--- START SUPPLIED RECORDS ---

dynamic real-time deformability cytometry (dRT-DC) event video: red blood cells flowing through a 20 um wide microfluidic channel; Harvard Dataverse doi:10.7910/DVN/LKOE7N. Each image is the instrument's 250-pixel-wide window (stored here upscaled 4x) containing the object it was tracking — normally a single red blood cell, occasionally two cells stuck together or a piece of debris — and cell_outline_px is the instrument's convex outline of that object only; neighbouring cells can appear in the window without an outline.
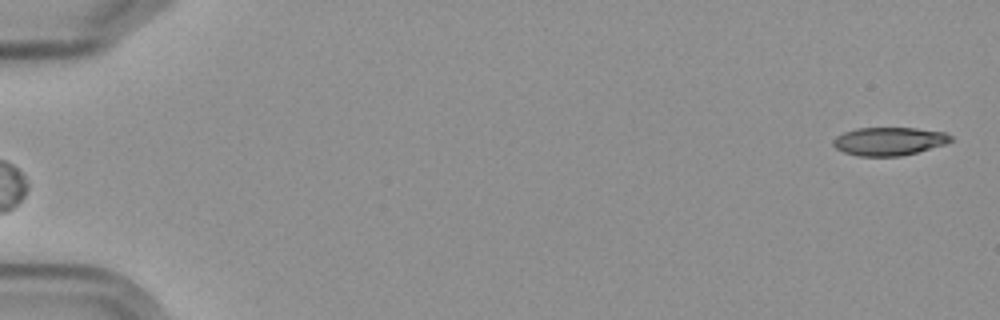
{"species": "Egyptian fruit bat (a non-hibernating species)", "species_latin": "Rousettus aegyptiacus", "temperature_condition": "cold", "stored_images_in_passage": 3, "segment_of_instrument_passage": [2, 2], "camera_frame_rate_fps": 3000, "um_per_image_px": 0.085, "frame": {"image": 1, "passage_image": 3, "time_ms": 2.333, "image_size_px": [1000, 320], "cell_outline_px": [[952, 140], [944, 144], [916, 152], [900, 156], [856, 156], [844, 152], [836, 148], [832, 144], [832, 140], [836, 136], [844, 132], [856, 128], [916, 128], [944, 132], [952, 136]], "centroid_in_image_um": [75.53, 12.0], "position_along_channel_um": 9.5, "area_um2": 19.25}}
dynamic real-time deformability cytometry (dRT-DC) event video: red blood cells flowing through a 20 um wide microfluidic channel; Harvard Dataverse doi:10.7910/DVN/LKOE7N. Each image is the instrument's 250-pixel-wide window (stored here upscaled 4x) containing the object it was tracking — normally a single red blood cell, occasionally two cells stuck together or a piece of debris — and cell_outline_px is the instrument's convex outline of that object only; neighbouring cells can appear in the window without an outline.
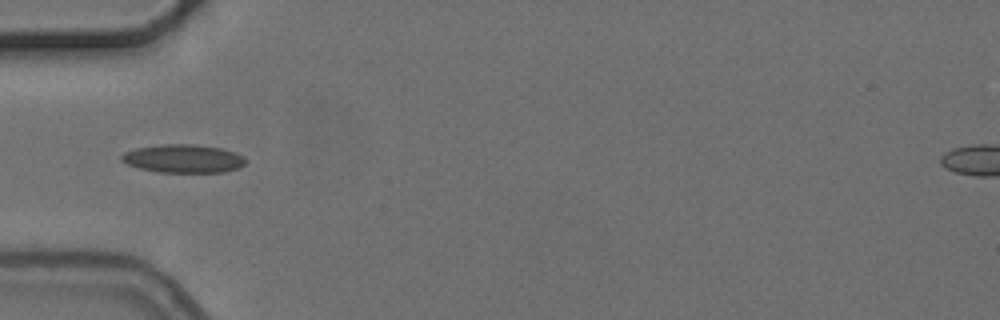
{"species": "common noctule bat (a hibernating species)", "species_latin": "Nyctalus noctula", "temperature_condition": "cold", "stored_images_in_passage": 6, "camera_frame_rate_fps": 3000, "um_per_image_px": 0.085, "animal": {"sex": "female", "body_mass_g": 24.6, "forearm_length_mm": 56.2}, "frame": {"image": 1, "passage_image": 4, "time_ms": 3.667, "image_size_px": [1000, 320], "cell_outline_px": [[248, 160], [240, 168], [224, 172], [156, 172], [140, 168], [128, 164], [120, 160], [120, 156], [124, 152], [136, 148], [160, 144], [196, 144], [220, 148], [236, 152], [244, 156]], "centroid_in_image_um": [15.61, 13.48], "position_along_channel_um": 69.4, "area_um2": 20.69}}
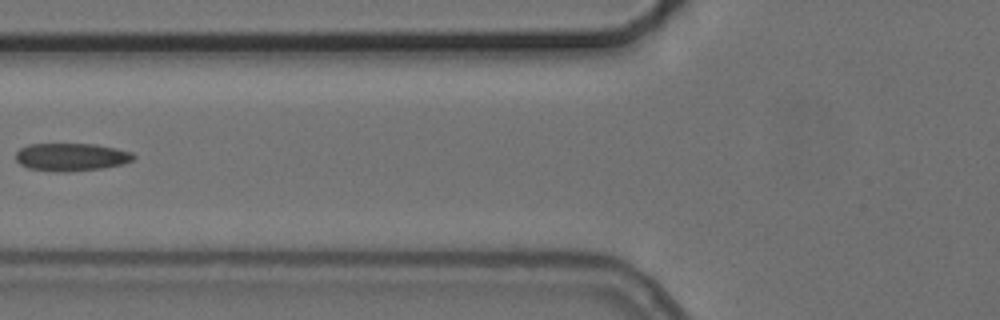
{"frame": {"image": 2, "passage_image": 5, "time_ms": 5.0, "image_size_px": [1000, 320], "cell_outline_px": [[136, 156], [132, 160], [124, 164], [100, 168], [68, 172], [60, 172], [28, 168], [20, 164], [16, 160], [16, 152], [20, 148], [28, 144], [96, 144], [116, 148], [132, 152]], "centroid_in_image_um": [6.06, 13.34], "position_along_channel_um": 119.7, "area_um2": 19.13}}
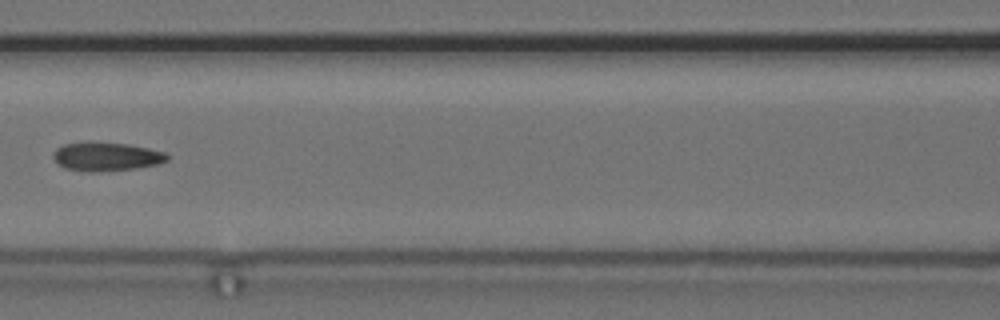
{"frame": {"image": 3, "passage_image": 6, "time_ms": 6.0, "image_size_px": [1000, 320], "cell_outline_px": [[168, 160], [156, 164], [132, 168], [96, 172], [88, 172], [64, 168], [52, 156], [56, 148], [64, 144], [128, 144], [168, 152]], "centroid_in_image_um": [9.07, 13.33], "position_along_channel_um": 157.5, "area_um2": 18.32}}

--- END SUPPLIED RECORDS ---

▶ [EXERCISE] Each entry gets copied exactly; the pictures stay out.

▶ [EXERCISE SOLUTION]
dynamic real-time deformability cytometry (dRT-DC) event video: red blood cells flowing through a 20 um wide microfluidic channel; Harvard Dataverse doi:10.7910/DVN/LKOE7N. Each image is the instrument's 250-pixel-wide window (stored here upscaled 4x) containing the object it was tracking — normally a single red blood cell, occasionally two cells stuck together or a piece of debris — and cell_outline_px is the instrument's convex outline of that object only; neighbouring cells can appear in the window without an outline.
{"species": "Egyptian fruit bat (a non-hibernating species)", "species_latin": "Rousettus aegyptiacus", "temperature_condition": "cold", "stored_images_in_passage": 3, "segment_of_instrument_passage": [2, 2], "camera_frame_rate_fps": 3000, "um_per_image_px": 0.085, "frame": {"image": 1, "passage_image": 3, "time_ms": 2.333, "image_size_px": [1000, 320], "cell_outline_px": [[952, 140], [944, 144], [916, 152], [900, 156], [856, 156], [844, 152], [836, 148], [832, 144], [832, 140], [836, 136], [844, 132], [856, 128], [916, 128], [944, 132], [952, 136]], "centroid_in_image_um": [75.53, 12.0], "position_along_channel_um": 9.5, "area_um2": 19.25}}
dynamic real-time deformability cytometry (dRT-DC) event video: red blood cells flowing through a 20 um wide microfluidic channel; Harvard Dataverse doi:10.7910/DVN/LKOE7N. Each image is the instrument's 250-pixel-wide window (stored here upscaled 4x) containing the object it was tracking — normally a single red blood cell, occasionally two cells stuck together or a piece of debris — and cell_outline_px is the instrument's convex outline of that object only; neighbouring cells can appear in the window without an outline.
{"species": "common noctule bat (a hibernating species)", "species_latin": "Nyctalus noctula", "temperature_condition": "cold", "stored_images_in_passage": 6, "camera_frame_rate_fps": 3000, "um_per_image_px": 0.085, "animal": {"sex": "female", "body_mass_g": 24.6, "forearm_length_mm": 56.2}, "frame": {"image": 1, "passage_image": 4, "time_ms": 3.667, "image_size_px": [1000, 320], "cell_outline_px": [[248, 160], [240, 168], [224, 172], [156, 172], [140, 168], [128, 164], [120, 160], [120, 156], [124, 152], [136, 148], [160, 144], [196, 144], [220, 148], [236, 152], [244, 156]], "centroid_in_image_um": [15.61, 13.48], "position_along_channel_um": 69.4, "area_um2": 20.69}}
{"frame": {"image": 2, "passage_image": 5, "time_ms": 5.0, "image_size_px": [1000, 320], "cell_outline_px": [[136, 156], [132, 160], [124, 164], [100, 168], [68, 172], [60, 172], [28, 168], [20, 164], [16, 160], [16, 152], [20, 148], [28, 144], [96, 144], [116, 148], [132, 152]], "centroid_in_image_um": [6.06, 13.34], "position_along_channel_um": 119.7, "area_um2": 19.13}}
{"frame": {"image": 3, "passage_image": 6, "time_ms": 6.0, "image_size_px": [1000, 320], "cell_outline_px": [[168, 160], [156, 164], [132, 168], [96, 172], [88, 172], [64, 168], [52, 156], [56, 148], [64, 144], [128, 144], [168, 152]], "centroid_in_image_um": [9.07, 13.33], "position_along_channel_um": 157.5, "area_um2": 18.32}}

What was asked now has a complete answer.